=== MATERIAL PROVIDED ===

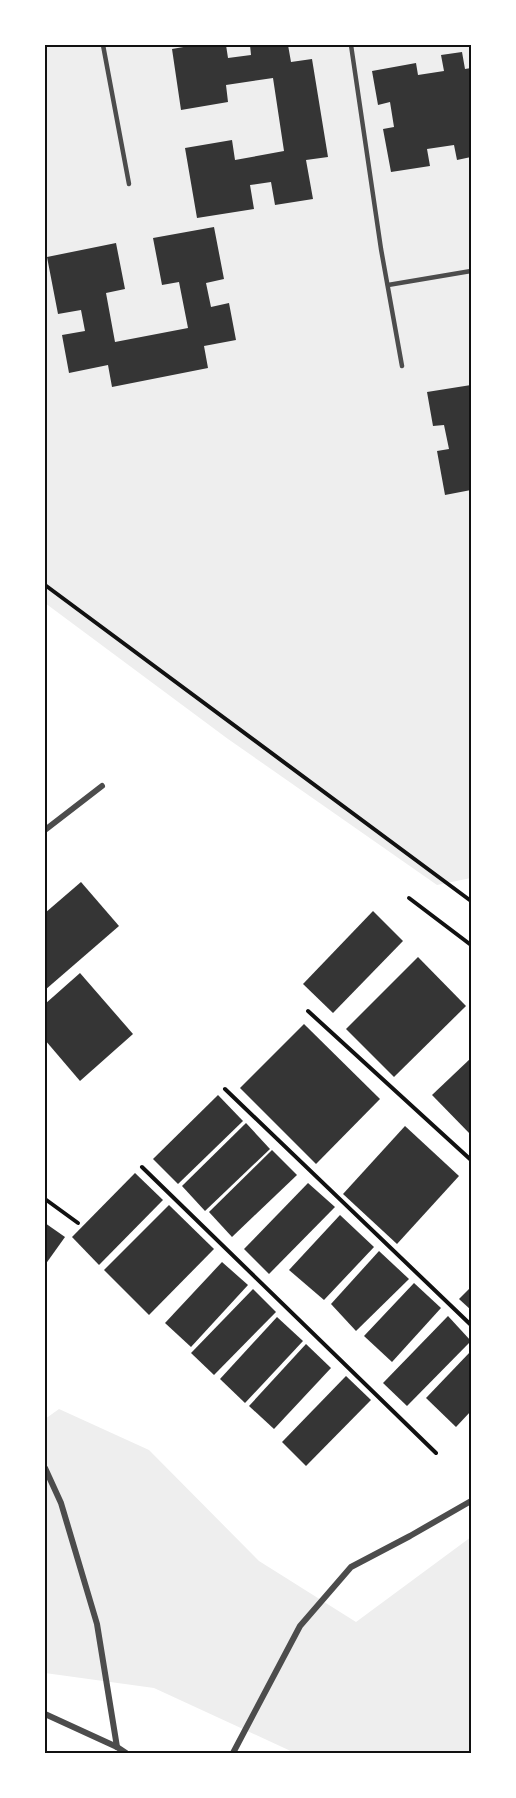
<svg xmlns="http://www.w3.org/2000/svg" width="516" height="1798" font-family="'Open Sans',sans-serif">
  <style>
    .green { fill: #eee }
    .building { fill: #353535 }
    .lines { fill: none; stroke-linecap: round; stroke-linejoin: round }
    .path { stroke: #111; stroke-width: 4 }
    .service { stroke: #4c4c4c; stroke-width: 4.5 }
    .minor { stroke: #4c4c4c; stroke-width: 6 }
    .neatline { fill: none; stroke: #111; stroke-width: 2 }
  </style>
  <rect width="100%" height="100%" fill="#fff"/>
  <g class="green">
    <path d="M45,45H471V878L437,885L228,739L45,603Z"/>
    <path d="M59,1409L149,1450L259,1561L356,1622L471,1537V1753H295L154,1688L45,1673V1419Z"/>
  </g>
  <g class="building">
    <path d="M195,45H226L228,58L251,55L250,45H288L291,62L312,59L328,157L306,160L313,199L275,205L271,182L250,185L254,209L197,218L185,148L232,140L235,160L284,151L273,78L226,85L228,102L181,110L172,49Z"/>
    <path d="M462,52L465,69L471,68V143H469L471,157L457,160L454,145L427,149L430,166L391,172L383,129L394,127L390,102L378,105L372,71L416,63L418,75L444,71L441,55Z"/>
    <path d="M214,227L224,279L206,283L211,307L229,303L236,340L204,346L208,368L112,387L108,365L69,373L62,335L85,331L81,310L58,314L47,257L116,243L125,289L106,293L115,342L188,328L179,282L162,285L153,238Z"/>
    <path d="M471,385V490L445,495L437,451L449,449L444,425L433,426L427,392Z"/>
    <path d="M81,882L119,926L45,990V913Z"/>
    <path d="M373,911L403,941L333,1013L303,984Z"/>
    <path d="M418,957L466,1006L394,1077L346,1029Z"/>
    <path d="M80,973L133,1034L80,1081L45,1040V1004Z"/>
    <path d="M304,1024L380,1099L316,1164L240,1088Z"/>
    <path d="M471,1058V1135L432,1095Z"/>
    <path d="M218,1095L243,1121L178,1184L153,1159Z"/>
    <path d="M246,1123L270,1149L205,1211L182,1186Z"/>
    <path d="M405,1126L459,1176L397,1244L343,1194Z"/>
    <path d="M272,1150L297,1175L232,1237L209,1212Z"/>
    <path d="M135,1173L163,1200L99,1265L72,1237Z"/>
    <path d="M308,1183L335,1207L269,1274L244,1249Z"/>
    <path d="M169,1205L214,1249L149,1315L104,1270Z"/>
    <path d="M340,1215L374,1247L324,1300L289,1270Z"/>
    <path d="M45,1223L65,1237L45,1265Z"/>
    <path d="M379,1251L409,1279L356,1331L331,1304Z"/>
    <path d="M222,1262L248,1285L191,1347L165,1323Z"/>
    <path d="M414,1283L441,1308L392,1362L364,1336Z"/>
    <path d="M471,1287V1310L459,1299Z"/>
    <path d="M253,1289L276,1312L214,1375L191,1353Z"/>
    <path d="M448,1316L471,1341L407,1406L383,1383Z"/>
    <path d="M277,1317L303,1341L245,1403L220,1379Z"/>
    <path d="M306,1344L331,1368L274,1429L249,1406Z"/>
    <path d="M471,1351V1411L456,1427L426,1398Z"/>
    <path d="M346,1376L371,1400L306,1466L282,1442Z"/>
  </g>
  <g class="lines">
    <g class="path">
      <path d="M45,585L471,901"/>
      <path d="M409,898L471,945"/>
      <path d="M308,1011L471,1160"/>
      <path d="M225,1089L471,1325"/>
      <path d="M142,1167L436,1453"/>
      <path d="M45,1199L78,1223"/>
    </g>
    <g class="service">
      <path d="M103,45L129,184"/>
      <path d="M351,45L381,249L402,366"/>
      <path d="M388,285L471,271"/>
    </g>
    <g class="minor">
      <path d="M45,830L102,786"/>
      <path d="M45,1468L61,1503L97,1624L117,1747"/>
      <path d="M45,1714L117,1747L126,1753"/>
      <path d="M233,1753L300,1626L351,1567L410,1536L471,1501"/>
    </g>
  </g>
  <rect width="516" height="1798" fill="none" stroke="#ffffff" stroke-width="93"/>
  <rect x="46" y="46" width="424" height="1706" class="neatline"/>
</svg>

===

§ WHAT TO DO:
Find the string "none" in the data. Report each line it appears in.

§ SOLUTION TO THIS EXERCISE:
    .lines { fill: none; stroke-linecap: round; stroke-linejoin: round }
    .neatline { fill: none; stroke: #111; stroke-width: 2 }
  <rect width="516" height="1798" fill="none" stroke="#ffffff" stroke-width="93"/>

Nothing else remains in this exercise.